Higbee was fuming, face red. “I’ve heard the government is working on an exchange system. We have more than eight thousand of you bastards stuffed into a camp made for six, and if your people keep losing battles, another couple of thousand could be packed in here like sardines in a tin by the end of the month.”
“Then allow me to at least offer my services in the surgery. They confiscated my surgical case at Shiloh. I was trained in Boston, at—”
“You’re a damned Rebel! A traitor! I will not be bullied about conditions. You wanted your war? Well, Secesh, you got it! Now, get the hell out of my office.”
A sense of desperation slowly replaced Doc’s rage. “Do you all hate us that much?”
“It’s your war. And the nerve of you, coming in here to snap at me like some mongrel dog. I’ll make you pay for that. Guard!”
The guard was there immediately, a dark-haired private with a flamboyant mustache that covered his mouth and flared out over his cheeks.
Higbee pointed. “Get him out of here.”
Doc raised his hands in a gesture of surrender, hearing Higbee mutter, “Call me inhumane? I’ll show him…”
As Doc stepped out into the yard, the mustachioed guard following warily, he said, “Well, at least he didn’t order you to shoot me.”
The man barely cracked a smile. “Oh, Surgeon Higbee? He’s a heap more devious than that. If’n you was shot, you’d be dead. He’ll figger some way to string it out for you, Reb.”
27
July 15, 1862
“I think I am the most hated man in Arkansas,” Tom Hindman noted as he and Butler rode their horses into Little Rock at the head of a small detachment of Texas cavalry.
The day had been dismal for Butler, despite the unseasonably cool midsummer weather. Just enough of a shower had blown over to settle the dust and drop the temperature. The smell of the damp ground, the flowering corn, and the diaphanous wings of the insects against the sunlight would have delighted him once. But not today.

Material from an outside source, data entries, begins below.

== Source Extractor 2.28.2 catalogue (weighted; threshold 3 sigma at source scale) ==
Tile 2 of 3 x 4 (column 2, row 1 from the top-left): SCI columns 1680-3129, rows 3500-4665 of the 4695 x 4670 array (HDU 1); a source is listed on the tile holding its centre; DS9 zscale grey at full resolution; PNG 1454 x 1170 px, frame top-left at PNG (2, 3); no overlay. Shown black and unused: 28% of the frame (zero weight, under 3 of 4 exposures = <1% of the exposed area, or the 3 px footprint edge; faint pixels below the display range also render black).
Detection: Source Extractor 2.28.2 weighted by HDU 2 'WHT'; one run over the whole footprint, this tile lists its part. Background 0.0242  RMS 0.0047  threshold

The purpose of their excursion, however, had been the trial and execution of nine conscripted Arkansas men for desertion. The accused had consisted of three Searcy brothers, a father and his two sons from Prairie County, and three best friends from Arkadelphia. All had been rounded up by Texas cavalry in June pursuant to Hindman’s conscription order. Believing their rights had been trampled, they’d deserted with the intention of traveling to Helena, Arkansas, to join General Curtis and his Federal forces.
Not only did the notion of desertion sit poorly with Hindman, but General Curtis—after having been artfully dissuaded from attacking Little Rock—had marched cross-country to Helena. There, he’d moved into Tom Hindman’s newly built, and very imposing, brick house. The opulent dwelling now served as Curtis’s headquarters. That the Union general was sleeping in Hindman’s bed, eating off his table, and sending military communiqués from Tom’s parlor, had been like pouring coal oil in a cut.